Der Herbst war mild in diesem Jahr und angenehmer noch als der Sommer, denn einige frühe Fröste machten den Insekten den Garaus. Es war eine goldene Zeit mit kühlen Nächten, die das Laub am Flussufer bunt verfärbten, und warmen, sanften Tagen. Im Oktober berief die Kirchengemeinde einen Reverend Joseph Hills Perkins zu ihrem Priester. Er hatte zusätzlich zum Gehalt ein Pfarrhaus verlangt, und so wurde nach der Ernte ein kleines Blockhaus errichtet, das der Priester mit seiner Frau Elizabeth bezog; die beiden hatten keine Kinder. Im Begrüßungskomitee war Sarah eine der eifrigsten. Rob J. fand am Flussufer abgestorbene Lilien und pflanzte die Knollen auf Makwas Grab. Bei den Sauks war es zwar nicht üblich, Gräber mit Steinen zu markieren, aber er bat trotzdem Alden, eine Tafel aus witterungsbeständigem Robinienholz glattzuhobeln. Da es ihm unpassend schien, mit englischen Worten an sie zu erinnern, ließ er Alden die runenähnlichen Symbole auf die Tafel schnitzen, die er von ihrem Körper abgezeichnet hatte. Die Tafel stellte er an ihrem Grab auf. Er unternahm einen Versuch, Mort London zu einer weitergehenden Untersuchung ihres und Pyawanegawas Todes zu überreden, doch der Sheriff sagte, er sei überzeugt, dass Makwa-ikwas Mörder getötet worden sei, und zwar vermutlich von anderen Indianern. Im November gingen in den ganzen Vereinigten Staaten männliche Bürger über einundzwanzig zur Wahl. Überall im Land reagierten die Arbeiter auf die Konkurrenz, die die Einwanderer auf dem Stellenmarkt darstellten. Rhode Island, Connecticut, New Hampshire, Massachusetts und Kentucky wählten Nichtswisser-Gouverneure. In acht Staaten kamen Nichtswisser-Regierungen an die Macht. In Wisconsin unterstützten die Nichtswisser im Wahlkampf republikanische Anwälte, die nach der Wahl darangingen, die Einwanderungsbehörden ihres Staates abzuschaffen. Nichtswisser gewannen in Texas an Stimmen, in Tennessee, Kalifornien und Maryland, und sie sicherten sich in fast allen Südstaaten einen hohen Anteil.
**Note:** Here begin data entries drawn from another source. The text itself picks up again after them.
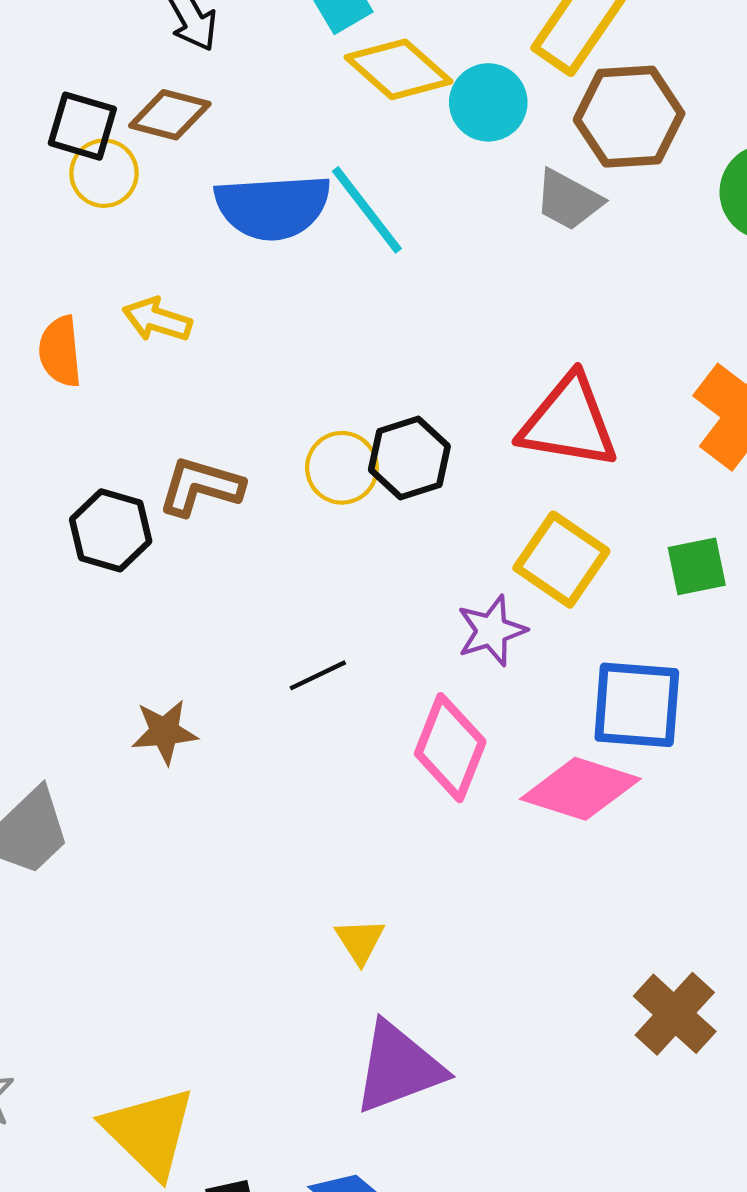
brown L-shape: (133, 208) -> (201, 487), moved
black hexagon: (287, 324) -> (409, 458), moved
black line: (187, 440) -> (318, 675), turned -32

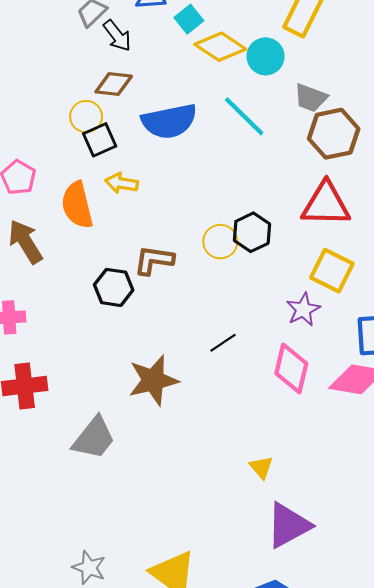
brown hexagon: (629, 117) -> (334, 134), moved
black square: (82, 126) -> (100, 140), moved, turned -32
cyan line: (367, 210) -> (244, 116), moved
orange semicircle: (60, 351) -> (77, 205), size x1.4
brown star: (164, 732) -> (153, 380), size x1.6

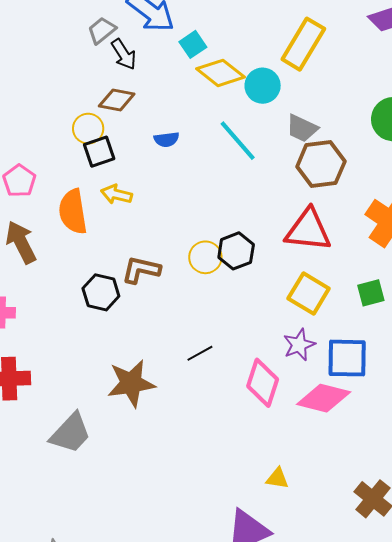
blue semicircle: (169, 121) -> (166, 139), size x0.5
purple star: (303, 309) -> (299, 345), moved
yellow triangle: (261, 467) -> (277, 478), moved, turned -45

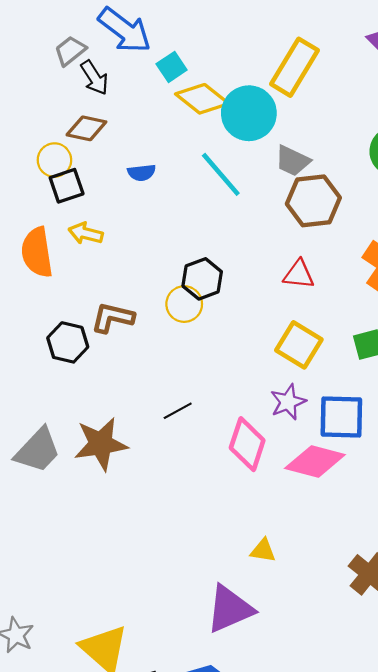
cyan circle: (263, 86) -> (249, 113), size x1.4
red triangle: (308, 230) -> (299, 274), size x0.6
black hexagon: (236, 251) -> (202, 279), moved
gray trapezoid: (71, 433) -> (38, 450), moved

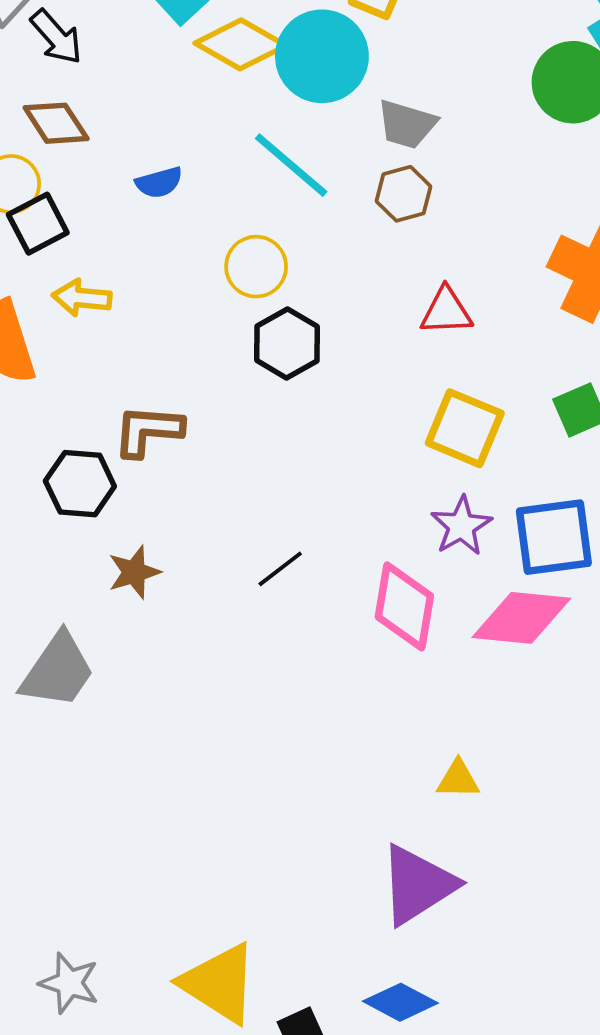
brown diamond: (86, 128) -> (56, 123), turned 54
brown hexagon: (313, 201) -> (403, 194), moved, size x0.6
yellow circle: (184, 304) -> (256, 267), moved
brown star: (101, 444) -> (134, 572), moved, size x0.6

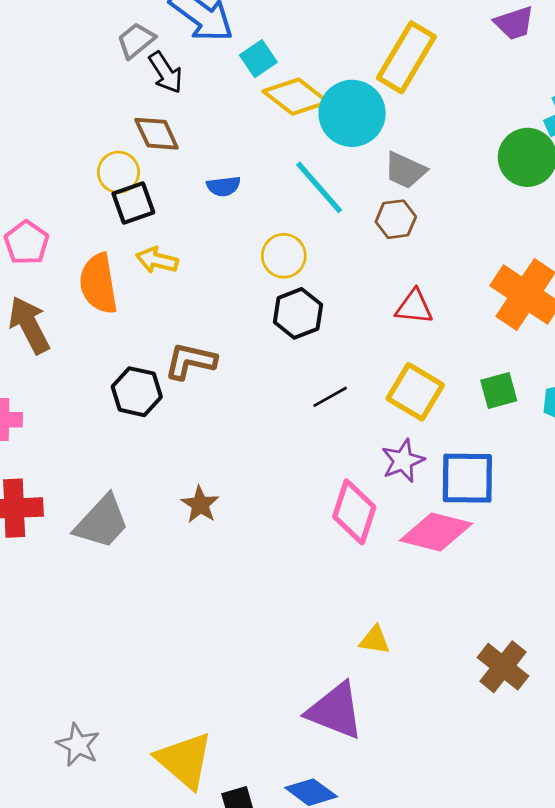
black line: (280, 569) -> (330, 397), moved
brown star: (134, 572) -> (200, 505), moved, turned -30
purple triangle: (418, 885) -> (335, 711), turned 46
In Illinois stellten sie die Mehrheit in Chicago und in den südlichen Landesteilen. Im Rock Island County verfehlte der amtierende Kongressabgeordnete Stephen Hume die Wiederwahl um einhundertdreiundachtzig Stimmen; er musste seinen Sitz an den Indianerkämpfer Nicholas Holden abtreten, der fast unmittelbar nach der Wahl die Heimat verließ, um seinen Distrikt in Washington, D. C. zu vertreten.